¿Hasta donde podemos proteger a nuestros hijos?

En ocasiones nuestra tarea como tutores, es mucho más complicada de lo que debería ser. Pero ¿qué causa esta complicación? quizás nuestra falta de enfoque o conocimientos en un tema específico o puede también deberse a nuestras habilidades parentales, las cuales poco a poco se potencian, mientas avanzamos en la vida.

Junto a mi esposa, tuvimos que tomar la decisión de autorizar la salida del país de nuestro hijo transexual; David de 15 años, quien actualmente posee nombre y sexo legal femenino. Como saben nuestro país no cuenta con una ley de identidad de género, todo está en trámites políticos.

La complicación se presentaría en policía internacional, en el momento de presentar los documentos. David es un joven con una voz grave, su apariencia totalmente masculina, luce un pequeño bigote adolescente y todo esto no concuerda con su nombre legal y género que se le asigno al nacer.

¿Qué le sucedería?, ¿tendría que dar explicaciones en el momento de subir al avión? ¿y en el momento de ingresar en el otro país?. Si no había inconvenientes de ida, ¿qué pasaría al regreso? tendríamos que prepararlo, para que sea paciente y explique una y otra vez, cuando le pregunten por qué tiene nombre y sexo legal femenino…

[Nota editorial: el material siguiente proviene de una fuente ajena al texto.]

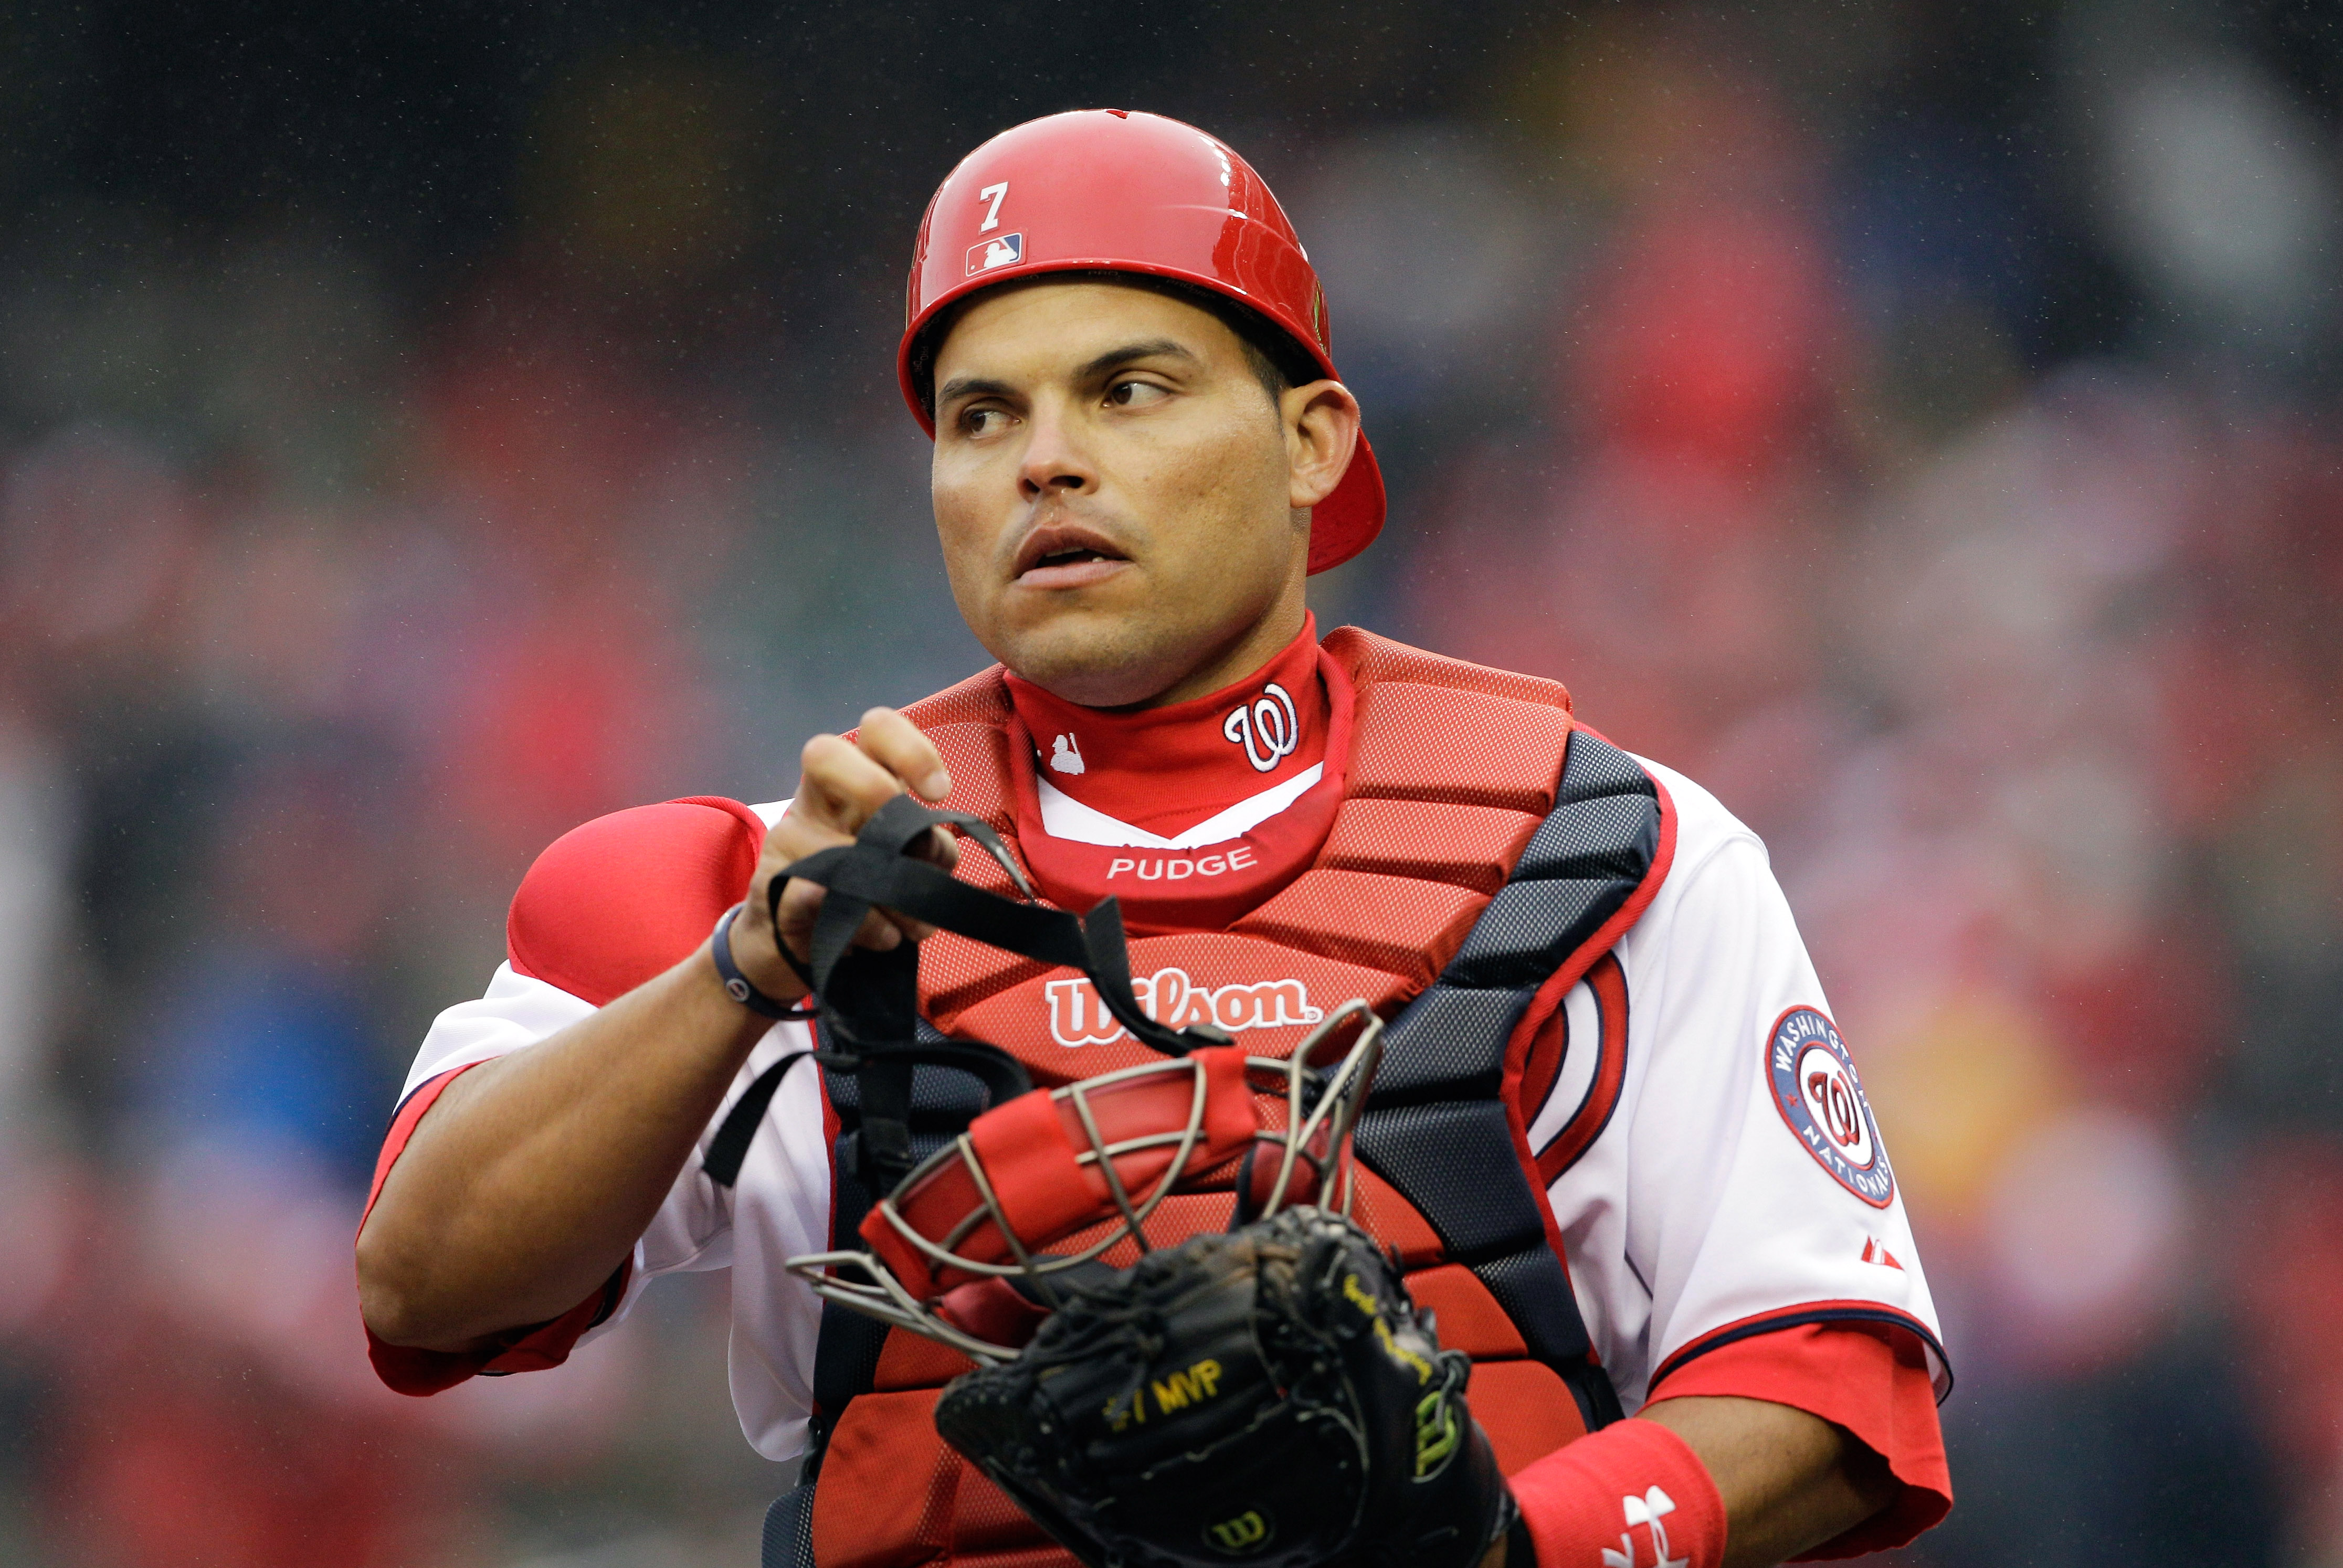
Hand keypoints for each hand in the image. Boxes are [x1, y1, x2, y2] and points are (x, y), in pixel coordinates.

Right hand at [725, 708, 956, 1001]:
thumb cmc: (862, 893)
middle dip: (877, 793)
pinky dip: (857, 923)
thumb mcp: (908, 864)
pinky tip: (874, 940)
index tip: (939, 793)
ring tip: (904, 927)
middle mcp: (816, 799)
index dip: (910, 749)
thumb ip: (928, 851)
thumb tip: (928, 850)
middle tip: (910, 849)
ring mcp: (786, 838)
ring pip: (833, 839)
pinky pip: (813, 895)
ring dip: (886, 895)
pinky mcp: (772, 885)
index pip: (876, 730)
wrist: (790, 945)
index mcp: (858, 782)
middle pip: (826, 752)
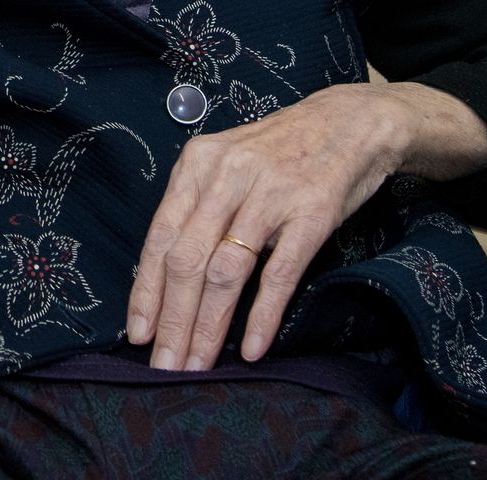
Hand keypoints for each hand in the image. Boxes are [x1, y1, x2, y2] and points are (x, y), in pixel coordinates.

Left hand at [125, 83, 417, 371]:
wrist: (350, 122)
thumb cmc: (281, 151)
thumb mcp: (227, 162)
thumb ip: (197, 206)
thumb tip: (165, 274)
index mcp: (198, 164)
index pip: (160, 236)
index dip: (146, 290)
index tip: (136, 333)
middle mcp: (227, 177)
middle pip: (187, 259)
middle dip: (172, 320)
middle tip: (164, 365)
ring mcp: (269, 195)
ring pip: (225, 272)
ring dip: (208, 326)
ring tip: (197, 365)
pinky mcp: (311, 214)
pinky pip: (279, 274)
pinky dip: (261, 315)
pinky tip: (251, 348)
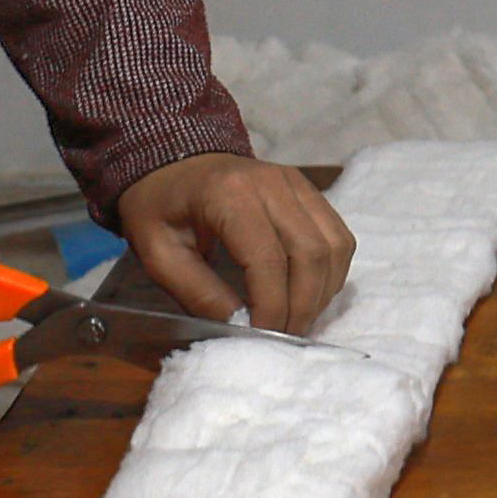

Seremos precavidos y enviaremos otros antecedentes por si se lo solicitan. Algún examen, documentos psicológicos, números telefónicos de contactos que se manejan en la temática a nivel internacional o quizás, el salir del país sin nosotros, no es tan buena idea; mejor que no vaya y se quede junto a su familia.

David es un muchacho carismático, tiene muchas amistades, es muy querido y respetado por sus compañeros de curso y el cuerpo docente del establecimiento. Uno de sus compañeros hijo único de la familia, le invitó a ir de vacaciones a una isla de Colombia todo pagado, así que todo nació allí, de un entusiasmo de pasillo de dos adolescentes, conversaciones y acuerdos entre adultos…

Parte de la labor de los padres, es velar por el bienestar de cada uno de los hijos, pero ¿qué se hace en estas circunstancias?, ¿quién lo enseña previamente para estar preparado?, ¿dónde se aprende?; o solo se debe ejercer una acción y esperar la reacción. ¿Hay que ser aprensivo? O nos relajamos y observamos los resultados y luego reparamos si es que se puede. Parte de todo lo positivo, es la primera ponencia magistral que brinda David, junto a su compañero de curso a los peces bajo el mar. Aguas turquesas, jugos de frutas exóticas, carnes asadas excelentes, una atención de primera en el hotel, dos piscinas a disposición día y noche, concursos, juegos y buceo. Lo otro positivo es que tanto de ida como de vuelta, no se le exigió ningún documento, no se le cuestiono nada, no hizo falta intervención de ningún tipo por parte de la persona adulta que les acompañaba, todo perfecto. Su primera experiencia, en vuelo internacional, acompañada de excelentes vacaciones.

¿Hasta donde podemos proteger a nuestros hijos?. ¿Permitimos situaciones como estas o les privamos de la experiencia?. El trabajo de visibilización que cada uno de nosotros hace, surte efectos positivos para el bienestar de otros. Alguien capacito a los funcionarios de los aeropuertos, ya se habla mucho más de esta temática y se respeta a menores de edad. Podemos convenir en que falta mucho por hacer, pero en estas líneas me centro en lo positivo y en la vivencia de nuestro hijo. Sin lugar a dudas, algo está cambiando y es momento de que usted también lo haga.